I have a Polars dataframe where I'd like to derive a new column using a when/then expression. The values of the new column should be taken from a different column in the same dataframe. However, the column from which to take the values differs from row to row.
Here's a simple example:
df = pl.DataFrame(
{
"frequency": [0.5, None, None, None],
"frequency_ref": ["a", "z", "a", "a"],
"a": [1, 2, 3, 4],
"z": [5, 6, 7, 8],
}
)
The resulting dataframe should look like this:
res = pl.DataFrame(
{
"frequency": [0.5, None, None, None],
"frequency_ref": ["a", "z", "a", "a"],
"a": [1, 2, 3, 4],
"z": [5, 6, 7, 8],
"res": [0.5, 6, 3, 4]
}
)
I tried to create a dynamic reference using a nested pl.col:
# Case 1) Fixed value is given
fixed_freq_condition = pl.col("frequency").is_not_null() & pl.col("frequency").is_not_nan()
# Case 2) Reference to distribution data is given
ref_freq_condition = pl.col("frequency_ref").is_not_null()
# Apply the conditions to calculate res
df = df.with_columns(
pl.when(fixed_freq_condition)
.then(pl.col("frequency"))
.when(ref_freq_condition)
.then(
pl.col(pl.col("frequency_ref"))
)
.otherwise(0.0)
.alias("res"),
)
Which fails with TypeError: invalid input for "col". Expected "str" or "DataType", got 'Expr'.
What works (but only as an intermediate solution) is by explicitly listing every possible column value in a very long when/then expression. This is far from optimal as the column names might change in the future and produces a lot of code repititon.
df = df.with_columns(
pl.when(fixed_freq_condition)
.then(pl.col("frequency"))
.when(pl.col("frequency_ref") == "a")
.then(pl.col("a"))
# ... more entries
.when(pl.col("frequency_ref") == "z")
.then(pl.col("z"))
.otherwise(0.0)
.alias("res"),
)
You could build the when/then in a loop:
freq_refs = df.get_column("frequency_ref")
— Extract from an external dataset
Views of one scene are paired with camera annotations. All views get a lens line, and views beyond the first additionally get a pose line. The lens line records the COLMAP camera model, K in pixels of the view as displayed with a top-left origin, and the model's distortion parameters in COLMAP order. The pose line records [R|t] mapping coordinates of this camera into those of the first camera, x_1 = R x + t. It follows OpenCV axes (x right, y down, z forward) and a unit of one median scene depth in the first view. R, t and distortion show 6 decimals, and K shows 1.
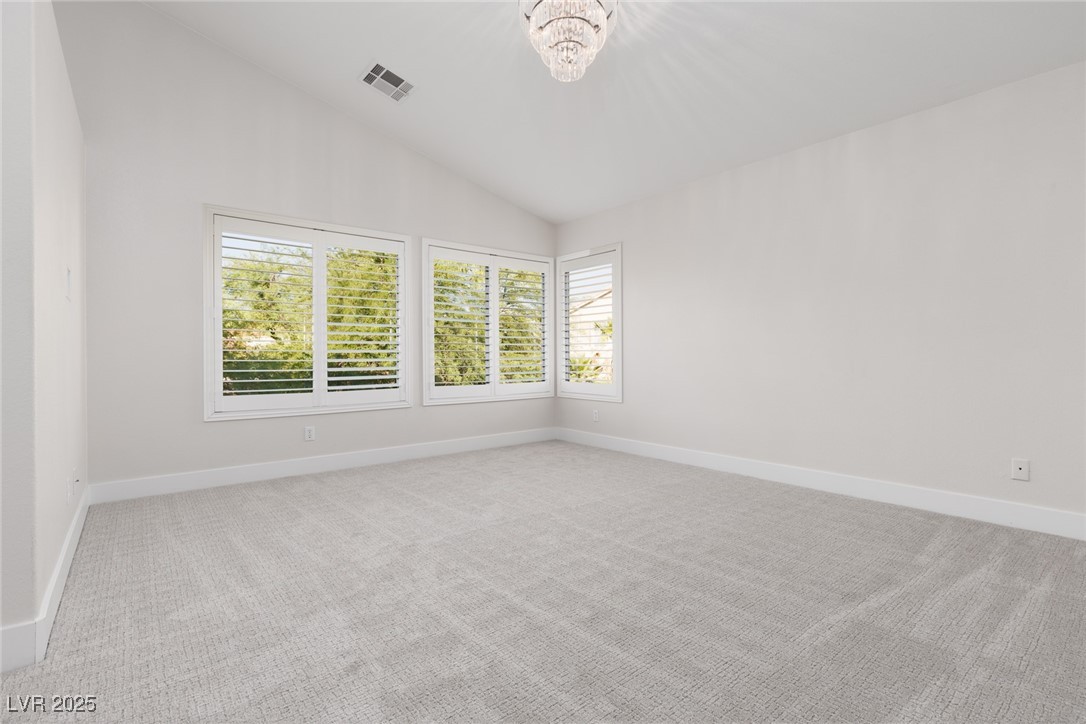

expr = pl.when(False).then(None) # dummy starter value
for c in freq_refs:
expr = expr.when(pl.col("frequency_ref") == c).then(pl.col(c))
expr = expr.otherwise(0)
# Apply the conditions to calculate res
df = df.with_columns(
pl.when(fixed_freq_condition)
.then(pl.col("frequency"))
.when(ref_freq_condition)
.then(expr)
.otherwise(0.0)
.alias("res"),
)
df
shape: (4, 5)
┌───────────┬───────────────┬─────┬─────┬─────┐
│ frequency ┆ frequency_ref ┆ a ┆ b ┆ res │
│ --- ┆ --- ┆ --- ┆ --- ┆ --- │
│ i64 ┆ str ┆ i64 ┆ i64 ┆ f64 │
╞═══════════╪═══════════════╪═════╪═════╪═════╡
│ 1 ┆ a ┆ 1 ┆ 5 ┆ 1.0 │
│ null ┆ b ┆ 2 ┆ 6 ┆ 6.0 │
│ null ┆ a ┆ 3 ┆ 7 ┆ 3.0 │
│ null ┆ a ┆ 4 ┆ 8 ┆ 4.0 │
└───────────┴───────────────┴─────┴─────┴─────┘